**Input material:**

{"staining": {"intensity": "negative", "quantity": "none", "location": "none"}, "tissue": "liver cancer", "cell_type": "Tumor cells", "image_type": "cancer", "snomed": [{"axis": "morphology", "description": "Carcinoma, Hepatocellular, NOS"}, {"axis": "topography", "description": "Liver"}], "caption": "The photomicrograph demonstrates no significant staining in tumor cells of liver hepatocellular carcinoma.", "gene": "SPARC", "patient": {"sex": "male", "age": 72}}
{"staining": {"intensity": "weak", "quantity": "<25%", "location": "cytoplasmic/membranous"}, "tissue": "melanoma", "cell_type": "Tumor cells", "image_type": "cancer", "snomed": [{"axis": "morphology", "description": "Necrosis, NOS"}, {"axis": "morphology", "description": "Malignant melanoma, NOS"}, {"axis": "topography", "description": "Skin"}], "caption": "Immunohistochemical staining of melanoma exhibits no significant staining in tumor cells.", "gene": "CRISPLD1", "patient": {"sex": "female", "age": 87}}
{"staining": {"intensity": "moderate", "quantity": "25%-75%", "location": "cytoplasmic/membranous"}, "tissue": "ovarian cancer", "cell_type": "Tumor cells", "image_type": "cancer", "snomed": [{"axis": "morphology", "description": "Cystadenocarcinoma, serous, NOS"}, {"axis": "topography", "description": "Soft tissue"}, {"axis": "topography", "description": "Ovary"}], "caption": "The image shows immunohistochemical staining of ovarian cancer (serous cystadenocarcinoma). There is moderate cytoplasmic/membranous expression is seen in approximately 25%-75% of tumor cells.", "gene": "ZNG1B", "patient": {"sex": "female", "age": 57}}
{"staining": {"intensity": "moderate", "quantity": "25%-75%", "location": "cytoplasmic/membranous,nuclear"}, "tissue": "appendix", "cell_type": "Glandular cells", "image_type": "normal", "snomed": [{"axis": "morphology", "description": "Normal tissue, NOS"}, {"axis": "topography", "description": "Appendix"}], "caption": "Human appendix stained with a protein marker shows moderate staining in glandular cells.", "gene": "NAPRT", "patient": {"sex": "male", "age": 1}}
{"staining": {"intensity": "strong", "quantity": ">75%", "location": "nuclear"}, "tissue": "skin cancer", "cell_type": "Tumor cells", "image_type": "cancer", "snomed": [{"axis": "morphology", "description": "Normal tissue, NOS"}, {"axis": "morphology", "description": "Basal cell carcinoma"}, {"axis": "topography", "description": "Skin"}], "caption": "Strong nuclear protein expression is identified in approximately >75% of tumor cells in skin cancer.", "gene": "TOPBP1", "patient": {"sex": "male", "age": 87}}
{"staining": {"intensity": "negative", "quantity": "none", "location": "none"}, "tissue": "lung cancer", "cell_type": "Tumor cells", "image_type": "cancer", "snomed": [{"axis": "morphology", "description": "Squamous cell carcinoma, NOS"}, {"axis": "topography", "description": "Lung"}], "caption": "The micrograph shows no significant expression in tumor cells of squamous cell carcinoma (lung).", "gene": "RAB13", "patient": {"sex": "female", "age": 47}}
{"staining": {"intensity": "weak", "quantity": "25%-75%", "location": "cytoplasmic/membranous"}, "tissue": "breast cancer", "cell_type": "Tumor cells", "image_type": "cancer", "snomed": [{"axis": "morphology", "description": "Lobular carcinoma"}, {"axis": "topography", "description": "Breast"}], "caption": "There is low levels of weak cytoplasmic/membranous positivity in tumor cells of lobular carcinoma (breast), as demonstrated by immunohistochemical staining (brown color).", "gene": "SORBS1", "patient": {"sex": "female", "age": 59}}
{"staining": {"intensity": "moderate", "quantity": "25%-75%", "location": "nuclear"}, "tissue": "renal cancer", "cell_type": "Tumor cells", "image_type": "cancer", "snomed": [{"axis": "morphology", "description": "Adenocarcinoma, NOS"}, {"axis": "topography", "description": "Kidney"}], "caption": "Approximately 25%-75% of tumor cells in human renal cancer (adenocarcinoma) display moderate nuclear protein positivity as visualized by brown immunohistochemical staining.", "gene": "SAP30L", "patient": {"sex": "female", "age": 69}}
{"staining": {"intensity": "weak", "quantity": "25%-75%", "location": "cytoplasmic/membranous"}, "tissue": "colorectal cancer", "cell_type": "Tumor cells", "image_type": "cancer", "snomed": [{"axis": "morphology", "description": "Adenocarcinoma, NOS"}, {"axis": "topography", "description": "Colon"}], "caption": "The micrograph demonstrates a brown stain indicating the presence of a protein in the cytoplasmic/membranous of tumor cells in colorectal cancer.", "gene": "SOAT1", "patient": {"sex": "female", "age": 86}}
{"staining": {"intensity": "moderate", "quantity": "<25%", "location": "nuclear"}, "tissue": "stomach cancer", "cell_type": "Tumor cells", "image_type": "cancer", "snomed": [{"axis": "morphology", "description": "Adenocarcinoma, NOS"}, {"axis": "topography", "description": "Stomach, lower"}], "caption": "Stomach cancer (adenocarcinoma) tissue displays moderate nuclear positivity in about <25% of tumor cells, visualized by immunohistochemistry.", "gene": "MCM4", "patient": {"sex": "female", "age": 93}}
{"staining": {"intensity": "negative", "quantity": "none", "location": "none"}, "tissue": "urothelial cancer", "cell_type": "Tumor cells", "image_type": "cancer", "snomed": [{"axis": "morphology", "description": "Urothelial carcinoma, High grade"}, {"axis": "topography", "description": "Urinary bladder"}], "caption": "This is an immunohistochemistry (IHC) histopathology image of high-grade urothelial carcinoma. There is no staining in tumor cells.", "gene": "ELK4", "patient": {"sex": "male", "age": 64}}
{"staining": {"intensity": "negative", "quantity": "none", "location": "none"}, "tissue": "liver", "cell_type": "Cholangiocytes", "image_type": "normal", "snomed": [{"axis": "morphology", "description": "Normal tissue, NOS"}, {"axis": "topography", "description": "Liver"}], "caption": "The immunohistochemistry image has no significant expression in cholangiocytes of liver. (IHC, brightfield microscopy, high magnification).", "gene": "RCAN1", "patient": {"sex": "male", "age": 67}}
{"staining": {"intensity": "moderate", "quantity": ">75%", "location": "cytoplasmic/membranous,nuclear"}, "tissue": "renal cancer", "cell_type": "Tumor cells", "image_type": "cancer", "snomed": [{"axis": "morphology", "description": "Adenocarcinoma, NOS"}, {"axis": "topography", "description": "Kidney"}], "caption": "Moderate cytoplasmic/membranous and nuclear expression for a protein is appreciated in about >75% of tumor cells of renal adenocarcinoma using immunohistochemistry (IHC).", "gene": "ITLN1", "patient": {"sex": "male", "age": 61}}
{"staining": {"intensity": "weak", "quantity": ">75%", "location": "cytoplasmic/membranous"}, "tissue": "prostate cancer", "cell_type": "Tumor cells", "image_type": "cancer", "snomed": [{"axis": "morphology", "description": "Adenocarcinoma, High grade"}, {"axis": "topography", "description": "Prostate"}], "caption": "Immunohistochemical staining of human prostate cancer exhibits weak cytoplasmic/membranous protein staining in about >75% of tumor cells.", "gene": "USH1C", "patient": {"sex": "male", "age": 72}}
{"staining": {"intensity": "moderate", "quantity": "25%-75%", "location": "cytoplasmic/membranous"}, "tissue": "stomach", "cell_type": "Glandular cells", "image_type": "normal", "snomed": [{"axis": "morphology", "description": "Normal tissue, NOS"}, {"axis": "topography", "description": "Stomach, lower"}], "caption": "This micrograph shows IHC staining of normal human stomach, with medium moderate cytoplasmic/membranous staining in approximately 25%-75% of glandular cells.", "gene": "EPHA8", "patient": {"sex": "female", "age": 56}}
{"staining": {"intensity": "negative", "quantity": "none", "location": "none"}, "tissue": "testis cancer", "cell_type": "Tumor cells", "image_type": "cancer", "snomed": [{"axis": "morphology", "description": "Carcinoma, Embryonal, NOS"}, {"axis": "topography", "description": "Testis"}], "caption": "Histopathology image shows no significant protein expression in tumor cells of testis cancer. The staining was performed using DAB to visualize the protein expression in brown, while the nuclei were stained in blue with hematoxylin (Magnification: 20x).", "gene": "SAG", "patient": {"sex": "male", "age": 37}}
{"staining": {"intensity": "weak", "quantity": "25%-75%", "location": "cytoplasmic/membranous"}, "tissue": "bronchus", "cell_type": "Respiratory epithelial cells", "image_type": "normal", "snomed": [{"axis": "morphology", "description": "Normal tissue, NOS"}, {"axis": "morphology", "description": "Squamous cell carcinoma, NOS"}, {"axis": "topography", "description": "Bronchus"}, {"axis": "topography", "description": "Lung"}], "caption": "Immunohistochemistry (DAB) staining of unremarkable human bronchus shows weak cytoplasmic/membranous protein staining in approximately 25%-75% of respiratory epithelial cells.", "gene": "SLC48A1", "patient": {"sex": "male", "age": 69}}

**What the task asks:**
Restate, word for word and without additions, every line from the top of the listing above through the line that contains "staining of melanoma".

**Answer space:**
{"staining": {"intensity": "negative", "quantity": "none", "location": "none"}, "tissue": "liver cancer", "cell_type": "Tumor cells", "image_type": "cancer", "snomed": [{"axis": "morphology", "description": "Carcinoma, Hepatocellular, NOS"}, {"axis": "topography", "description": "Liver"}], "caption": "The photomicrograph demonstrates no significant staining in tumor cells of liver hepatocellular carcinoma.", "gene": "SPARC", "patient": {"sex": "male", "age": 72}}
{"staining": {"intensity": "weak", "quantity": "<25%", "location": "cytoplasmic/membranous"}, "tissue": "melanoma", "cell_type": "Tumor cells", "image_type": "cancer", "snomed": [{"axis": "morphology", "description": "Necrosis, NOS"}, {"axis": "morphology", "description": "Malignant melanoma, NOS"}, {"axis": "topography", "description": "Skin"}], "caption": "Immunohistochemical staining of melanoma exhibits no significant staining in tumor cells.", "gene": "CRISPLD1", "patient": {"sex": "female", "age": 87}}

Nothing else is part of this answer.